## Teks yang Ditampilkan
=-=-=-=-=
Baca berita tanpa iklan. Gabung Kompas.com+
Salin Artikel

3 Pemicu Anak Dewasa Perlakukan Orangtua-nya seperti "Sampah"

"Ketika saya melatih para orangtua yang sedang berjuang dengan anak-anak yang sudah kian dewasa dan reaktif dan menjadi menyakitkan, sebuah pertanyaan sering muncul: Mengapa mereka memperlakukan orangtua-nya seperti sampah?"

Demikian kata Jeffrey Bernstein, Ph.D., yang adalah pelatih dan psikolog orangtua, dengan pengalaman lebih dari 30 tahun dalam memberikan konseling dan pembinaan anak, remaja, pasangan, dan keluarga.

Menurut Bernstein, ada sejumlah alasan yang menyebabkan sikap negatif dan hubungan yang tegang antara anak-anak yang sudah dewasa.

"Sebelum kita melihat tiga di antaranya, mari kita ingat bahwa tidak ada orangtua yang sempurna."

"Mungkin yang paling membuat frustasi banyak orangtua adalah bahwa di balik intensitas cara mereka berkomunikasi-mungkin membuat komentar yang mengganggu dan tak menunjukkan keterampilan mendengarkan," kata Bernstein.

Berita yang menggembirakan adalah bahwa berapa pun usia anak kita yang sudah dewasa, memiliki pola pikir yang "bersedia berkembang" menjadi cara terbaik untuk membangun hubungan.
=-=-=-=-=
## Isi Data

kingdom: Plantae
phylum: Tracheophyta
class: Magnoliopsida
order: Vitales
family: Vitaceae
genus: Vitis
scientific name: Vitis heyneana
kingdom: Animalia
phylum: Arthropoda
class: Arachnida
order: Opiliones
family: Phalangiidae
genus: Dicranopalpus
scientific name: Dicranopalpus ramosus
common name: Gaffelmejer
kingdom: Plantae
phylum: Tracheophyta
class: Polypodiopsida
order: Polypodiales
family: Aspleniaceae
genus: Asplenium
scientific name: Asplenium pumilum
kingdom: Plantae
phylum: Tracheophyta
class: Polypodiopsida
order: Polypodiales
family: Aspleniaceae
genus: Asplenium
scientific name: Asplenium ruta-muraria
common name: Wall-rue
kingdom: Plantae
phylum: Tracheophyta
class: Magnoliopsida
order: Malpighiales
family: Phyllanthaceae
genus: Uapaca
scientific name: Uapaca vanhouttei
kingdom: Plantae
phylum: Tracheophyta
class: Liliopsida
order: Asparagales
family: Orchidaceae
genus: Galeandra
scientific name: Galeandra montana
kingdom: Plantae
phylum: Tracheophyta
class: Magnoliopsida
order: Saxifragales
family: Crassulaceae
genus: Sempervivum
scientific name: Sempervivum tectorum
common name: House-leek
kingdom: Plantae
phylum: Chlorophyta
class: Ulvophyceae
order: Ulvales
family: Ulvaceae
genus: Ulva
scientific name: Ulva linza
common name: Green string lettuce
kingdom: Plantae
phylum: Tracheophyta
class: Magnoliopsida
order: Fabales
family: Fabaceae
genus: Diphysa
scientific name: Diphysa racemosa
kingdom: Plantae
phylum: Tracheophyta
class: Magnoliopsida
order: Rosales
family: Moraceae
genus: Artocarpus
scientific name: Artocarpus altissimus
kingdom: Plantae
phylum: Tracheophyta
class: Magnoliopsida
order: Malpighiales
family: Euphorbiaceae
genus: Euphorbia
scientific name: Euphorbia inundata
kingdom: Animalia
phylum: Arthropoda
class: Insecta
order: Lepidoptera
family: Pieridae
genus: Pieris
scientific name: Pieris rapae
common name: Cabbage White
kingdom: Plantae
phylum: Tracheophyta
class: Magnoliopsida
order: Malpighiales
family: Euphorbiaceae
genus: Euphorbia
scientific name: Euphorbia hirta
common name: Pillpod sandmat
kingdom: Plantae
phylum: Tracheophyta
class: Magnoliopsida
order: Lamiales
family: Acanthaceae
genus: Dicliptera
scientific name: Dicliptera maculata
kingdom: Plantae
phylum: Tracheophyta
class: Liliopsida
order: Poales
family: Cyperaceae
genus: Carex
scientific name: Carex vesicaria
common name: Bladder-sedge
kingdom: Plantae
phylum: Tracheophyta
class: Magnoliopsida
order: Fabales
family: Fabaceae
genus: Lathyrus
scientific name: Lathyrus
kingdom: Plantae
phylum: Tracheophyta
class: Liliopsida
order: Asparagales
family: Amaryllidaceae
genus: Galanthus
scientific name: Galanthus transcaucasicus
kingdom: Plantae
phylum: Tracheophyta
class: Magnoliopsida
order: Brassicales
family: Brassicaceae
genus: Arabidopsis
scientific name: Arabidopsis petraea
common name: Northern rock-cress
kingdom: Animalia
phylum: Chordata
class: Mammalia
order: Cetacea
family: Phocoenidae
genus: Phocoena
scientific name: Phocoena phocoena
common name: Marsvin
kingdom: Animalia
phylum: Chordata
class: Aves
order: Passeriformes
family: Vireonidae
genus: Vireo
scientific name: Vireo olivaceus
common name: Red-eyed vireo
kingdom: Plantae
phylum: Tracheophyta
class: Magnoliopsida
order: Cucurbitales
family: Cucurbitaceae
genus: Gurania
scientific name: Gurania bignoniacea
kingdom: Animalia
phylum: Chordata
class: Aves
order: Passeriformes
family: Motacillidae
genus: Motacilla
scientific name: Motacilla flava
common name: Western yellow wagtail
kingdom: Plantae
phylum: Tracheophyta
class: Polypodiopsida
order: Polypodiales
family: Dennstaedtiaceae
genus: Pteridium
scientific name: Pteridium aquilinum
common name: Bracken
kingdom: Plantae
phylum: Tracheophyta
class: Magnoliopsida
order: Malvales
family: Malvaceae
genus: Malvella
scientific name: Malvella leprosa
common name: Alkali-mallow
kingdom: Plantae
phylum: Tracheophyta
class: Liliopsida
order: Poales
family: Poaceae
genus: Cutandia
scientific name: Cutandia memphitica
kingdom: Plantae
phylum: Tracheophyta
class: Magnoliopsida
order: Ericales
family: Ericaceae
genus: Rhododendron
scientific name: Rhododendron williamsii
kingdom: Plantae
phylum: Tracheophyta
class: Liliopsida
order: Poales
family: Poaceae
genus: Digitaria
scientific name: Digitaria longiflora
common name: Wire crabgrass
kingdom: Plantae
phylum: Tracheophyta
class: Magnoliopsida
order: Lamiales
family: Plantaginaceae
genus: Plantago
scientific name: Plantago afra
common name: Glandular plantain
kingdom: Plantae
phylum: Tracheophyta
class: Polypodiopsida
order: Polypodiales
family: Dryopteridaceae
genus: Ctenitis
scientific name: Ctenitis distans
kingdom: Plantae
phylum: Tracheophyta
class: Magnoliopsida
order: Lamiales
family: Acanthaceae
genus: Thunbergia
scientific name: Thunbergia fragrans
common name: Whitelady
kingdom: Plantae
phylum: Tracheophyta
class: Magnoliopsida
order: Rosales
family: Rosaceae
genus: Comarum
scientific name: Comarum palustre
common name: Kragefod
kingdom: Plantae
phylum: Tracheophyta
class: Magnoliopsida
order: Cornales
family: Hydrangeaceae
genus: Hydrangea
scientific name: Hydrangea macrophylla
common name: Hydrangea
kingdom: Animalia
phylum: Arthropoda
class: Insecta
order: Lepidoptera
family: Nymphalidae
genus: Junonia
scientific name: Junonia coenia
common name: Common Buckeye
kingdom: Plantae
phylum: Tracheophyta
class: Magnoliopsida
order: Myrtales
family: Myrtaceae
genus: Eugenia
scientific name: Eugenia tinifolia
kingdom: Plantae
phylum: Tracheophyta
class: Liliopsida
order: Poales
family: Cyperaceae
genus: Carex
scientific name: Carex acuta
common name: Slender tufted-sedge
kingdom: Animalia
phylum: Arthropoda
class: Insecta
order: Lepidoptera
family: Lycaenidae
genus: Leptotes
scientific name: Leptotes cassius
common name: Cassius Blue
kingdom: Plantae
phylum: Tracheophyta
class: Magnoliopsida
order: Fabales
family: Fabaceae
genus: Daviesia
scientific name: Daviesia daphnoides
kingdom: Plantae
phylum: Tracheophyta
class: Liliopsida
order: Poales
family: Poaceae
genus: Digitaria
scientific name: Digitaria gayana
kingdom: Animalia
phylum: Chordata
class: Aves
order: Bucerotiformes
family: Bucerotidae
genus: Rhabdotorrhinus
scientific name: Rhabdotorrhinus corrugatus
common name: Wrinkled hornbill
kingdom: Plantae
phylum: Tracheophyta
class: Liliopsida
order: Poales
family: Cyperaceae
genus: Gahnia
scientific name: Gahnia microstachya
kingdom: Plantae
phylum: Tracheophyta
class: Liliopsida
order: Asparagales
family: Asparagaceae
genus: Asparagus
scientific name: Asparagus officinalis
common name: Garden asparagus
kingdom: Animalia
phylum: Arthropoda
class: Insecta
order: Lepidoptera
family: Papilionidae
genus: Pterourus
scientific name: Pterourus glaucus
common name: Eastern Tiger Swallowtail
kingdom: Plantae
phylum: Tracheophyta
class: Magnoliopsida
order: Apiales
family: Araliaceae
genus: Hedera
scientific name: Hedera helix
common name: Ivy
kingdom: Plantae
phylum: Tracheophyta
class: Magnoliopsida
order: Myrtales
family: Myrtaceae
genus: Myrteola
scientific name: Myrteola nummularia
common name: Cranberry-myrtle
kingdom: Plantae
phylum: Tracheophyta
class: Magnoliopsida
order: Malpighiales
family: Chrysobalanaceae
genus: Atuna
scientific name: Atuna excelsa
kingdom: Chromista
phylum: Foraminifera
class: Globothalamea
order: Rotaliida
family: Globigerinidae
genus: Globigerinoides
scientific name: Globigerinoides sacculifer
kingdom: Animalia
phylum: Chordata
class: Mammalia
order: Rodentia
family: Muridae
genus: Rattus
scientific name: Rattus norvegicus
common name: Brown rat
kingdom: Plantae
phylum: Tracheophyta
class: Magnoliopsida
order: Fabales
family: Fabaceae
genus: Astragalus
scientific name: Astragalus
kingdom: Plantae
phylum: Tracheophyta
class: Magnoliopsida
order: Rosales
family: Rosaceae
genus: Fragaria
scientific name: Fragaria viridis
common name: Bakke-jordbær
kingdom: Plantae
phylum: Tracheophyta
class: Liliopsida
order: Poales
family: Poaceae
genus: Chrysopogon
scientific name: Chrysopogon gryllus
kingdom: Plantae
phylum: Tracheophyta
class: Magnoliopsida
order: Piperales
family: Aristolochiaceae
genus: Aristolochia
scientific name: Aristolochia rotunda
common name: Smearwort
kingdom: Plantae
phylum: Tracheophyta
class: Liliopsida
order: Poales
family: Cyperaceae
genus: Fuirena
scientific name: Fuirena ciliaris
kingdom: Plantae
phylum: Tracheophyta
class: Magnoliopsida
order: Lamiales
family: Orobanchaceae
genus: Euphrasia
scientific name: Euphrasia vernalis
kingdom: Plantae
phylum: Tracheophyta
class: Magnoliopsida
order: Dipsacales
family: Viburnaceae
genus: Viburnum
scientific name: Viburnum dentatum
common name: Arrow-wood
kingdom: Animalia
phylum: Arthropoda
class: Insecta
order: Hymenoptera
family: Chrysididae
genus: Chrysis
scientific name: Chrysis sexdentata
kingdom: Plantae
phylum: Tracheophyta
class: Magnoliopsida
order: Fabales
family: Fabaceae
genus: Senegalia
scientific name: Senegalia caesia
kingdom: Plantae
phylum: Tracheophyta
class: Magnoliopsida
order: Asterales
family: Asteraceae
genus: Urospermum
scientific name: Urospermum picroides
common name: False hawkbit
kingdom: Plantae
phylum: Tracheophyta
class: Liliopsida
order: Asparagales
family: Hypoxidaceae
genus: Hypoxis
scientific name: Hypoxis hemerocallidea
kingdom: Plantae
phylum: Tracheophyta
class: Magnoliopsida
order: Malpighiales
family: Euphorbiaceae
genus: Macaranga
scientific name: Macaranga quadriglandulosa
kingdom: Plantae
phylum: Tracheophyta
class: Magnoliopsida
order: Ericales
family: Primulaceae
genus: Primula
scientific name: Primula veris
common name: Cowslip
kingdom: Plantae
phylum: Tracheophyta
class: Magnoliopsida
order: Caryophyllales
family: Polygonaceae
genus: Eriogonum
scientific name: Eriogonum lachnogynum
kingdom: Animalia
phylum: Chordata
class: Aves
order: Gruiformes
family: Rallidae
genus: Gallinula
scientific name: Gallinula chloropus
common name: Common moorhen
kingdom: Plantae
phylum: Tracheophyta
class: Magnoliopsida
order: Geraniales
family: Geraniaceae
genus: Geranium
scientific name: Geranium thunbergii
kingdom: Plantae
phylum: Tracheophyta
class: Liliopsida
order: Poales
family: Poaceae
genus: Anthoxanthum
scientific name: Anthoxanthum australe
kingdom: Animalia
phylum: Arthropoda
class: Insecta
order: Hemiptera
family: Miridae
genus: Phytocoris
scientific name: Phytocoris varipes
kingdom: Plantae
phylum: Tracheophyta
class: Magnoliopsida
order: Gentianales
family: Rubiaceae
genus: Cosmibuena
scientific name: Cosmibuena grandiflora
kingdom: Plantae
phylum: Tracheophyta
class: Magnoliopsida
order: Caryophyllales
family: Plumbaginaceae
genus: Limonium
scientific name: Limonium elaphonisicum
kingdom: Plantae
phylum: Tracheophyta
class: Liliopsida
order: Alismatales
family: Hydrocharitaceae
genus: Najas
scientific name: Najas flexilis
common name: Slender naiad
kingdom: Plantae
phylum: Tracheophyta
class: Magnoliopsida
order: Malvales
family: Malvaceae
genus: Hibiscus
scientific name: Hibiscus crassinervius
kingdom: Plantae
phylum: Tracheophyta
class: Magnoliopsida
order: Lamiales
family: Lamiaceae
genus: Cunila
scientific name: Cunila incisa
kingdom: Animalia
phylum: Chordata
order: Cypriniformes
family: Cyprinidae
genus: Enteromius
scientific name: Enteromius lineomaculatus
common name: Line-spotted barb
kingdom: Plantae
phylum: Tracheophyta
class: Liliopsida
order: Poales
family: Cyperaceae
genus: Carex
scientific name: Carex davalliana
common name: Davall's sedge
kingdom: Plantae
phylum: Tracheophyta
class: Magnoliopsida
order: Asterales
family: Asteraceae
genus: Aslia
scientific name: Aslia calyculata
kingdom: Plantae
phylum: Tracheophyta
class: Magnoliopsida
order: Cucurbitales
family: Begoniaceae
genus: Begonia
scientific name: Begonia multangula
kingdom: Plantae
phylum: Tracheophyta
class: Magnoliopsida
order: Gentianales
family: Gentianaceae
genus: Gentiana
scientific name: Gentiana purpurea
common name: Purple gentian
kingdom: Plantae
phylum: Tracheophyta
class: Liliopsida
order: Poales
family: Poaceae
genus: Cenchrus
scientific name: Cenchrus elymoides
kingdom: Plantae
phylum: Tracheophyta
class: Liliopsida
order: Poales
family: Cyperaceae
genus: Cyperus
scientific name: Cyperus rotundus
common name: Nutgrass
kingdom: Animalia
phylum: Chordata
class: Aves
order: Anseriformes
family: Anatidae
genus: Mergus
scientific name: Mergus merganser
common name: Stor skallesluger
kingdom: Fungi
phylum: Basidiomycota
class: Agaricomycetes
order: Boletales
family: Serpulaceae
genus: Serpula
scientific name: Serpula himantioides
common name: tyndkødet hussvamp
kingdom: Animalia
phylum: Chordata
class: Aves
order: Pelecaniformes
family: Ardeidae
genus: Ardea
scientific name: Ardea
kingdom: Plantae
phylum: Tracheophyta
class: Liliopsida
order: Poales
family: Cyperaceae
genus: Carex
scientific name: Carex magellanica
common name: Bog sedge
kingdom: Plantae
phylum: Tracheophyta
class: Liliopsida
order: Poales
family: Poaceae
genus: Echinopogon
=-=-=-=-=
## Soal Tertulis 1
Apakah pernyataan (a), (b), dan (c) berikut sesuai dengan artikel tentang anak dewasa dan orangtua? Jawab ya atau tidak untuk masing-masing, lalu kutip kata-kata artikel yang menentukan jawabannya. (a) Bernstein sudah lebih dari 30 tahun memberikan konseling. (b) Bernstein berpendapat ada orangtua yang sempurna. (c) Pola pikir 'bersedia berkembang' hanya cocok untuk anak yang belum dewasa.
## Soal Tertulis 2
Salin semuanya dari artikel tentang anak dewasa dan orangtua, mulai dari "Demikian kata Jeffrey" sampai ke "pasangan, dan keluarga.".

## Jawaban Akhir 1
(a) Ya: "dengan pengalaman lebih dari 30 tahun dalam memberikan konseling dan pembinaan anak, remaja, pasangan, dan keluarga"
(b) Tidak: "tidak ada orangtua yang sempurna"
(c) Tidak: "berapa pun usia anak kita yang sudah dewasa"

## Jawaban Akhir 2
Demikian kata Jeffrey Bernstein, Ph.D., yang adalah pelatih dan psikolog orangtua, dengan pengalaman lebih dari 30 tahun dalam memberikan konseling dan pembinaan anak, remaja, pasangan, dan keluarga.